For the most part, Dolokhov is a cruel and immoral man, albeit a brave soldier and guerilla fighter. He sees no reason to burden himself or Russia with unnecessary enemy prisoners, and he simply kills them, with no worry about tarnishing his honor. That same ruthlessness paired with bravery is evidenced in his visit to the enemy camp pretending to be a Frenchman. Of course, this was something a Russian aristocrat could do, since French was virtually their native language. Dolokhov doesn't think twice about taking the green Petya with him, while Denisov worries about him and is relieved when he returns safely. When Petya, who is playing at war, runs into the line of fire and is killed, Denisov is overcome with grief, because he loves Nikolai Rostov and, by extension, his little brother. His grief turns to anger, and when Dolokhov "walk[s] quickly to the prisoners surrounded by dismounted Cossacks" and says, "We won't take any!" the narrator notes that "Denisov did not reply."

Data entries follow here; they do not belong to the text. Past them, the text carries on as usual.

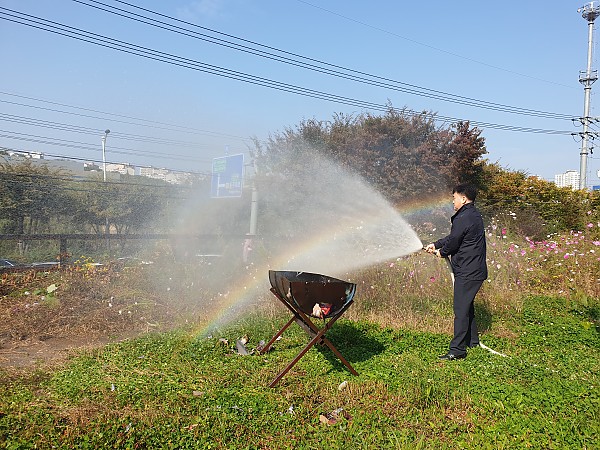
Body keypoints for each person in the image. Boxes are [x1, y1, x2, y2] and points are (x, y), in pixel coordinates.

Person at [425, 183, 488, 361]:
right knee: (467, 306)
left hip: (468, 272)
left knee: (460, 310)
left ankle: (457, 350)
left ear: (463, 198)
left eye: (454, 198)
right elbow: (454, 237)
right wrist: (436, 244)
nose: (452, 202)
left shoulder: (464, 217)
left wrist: (442, 252)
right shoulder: (471, 215)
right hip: (473, 270)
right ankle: (472, 341)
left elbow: (453, 242)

Later, in Chapter 13, the Cossack with Dolokhov is counting the prisoners,"[g]oing on the second hundred," and he says, "Filez, filez," meaning "step lively," as he meets their eyes with a gaze that flashed "a cruel gleam." Denisov is busy burying Petya, but he doesn't say anything, and he knows that Dolokhov plans to execute all of them. Thus he gives his tacit consent. A world so uprooted by war opens the door for even moral people to commit terrible acts, and even more so for people with few scruples. Commonly the few measures agreed upon by military leaders to make the process of killing somewhat regulated, such as sparing the lives of soldiers who have surrendered, are ignored without consequence. Every war without exception has its atrocities, which Tolstoy knew.
The cruel exigencies of war also tell on Pierre, who begins ignoring his friend and spiritual mentor, Platon, because he knows that soon the French will shoot him. Platon's story buoys Pierre, since it is a reminder of how a wise man handles suffering (with both compassion and a lack of emotion). But Pierre cannot show compassion to his friend. In his situation the first priority is survival, and Platon is a liability. He avoids the suffering of interacting with his friend for the last time, by pretending he doesn't see Platon calling him. Grief is Pierre's enemy and can impact his ability to fight for survival; moreover Platon now represents death, which Pierre is trying to avoid. Therefore he puts aside compassion and doesn't think about what happens next.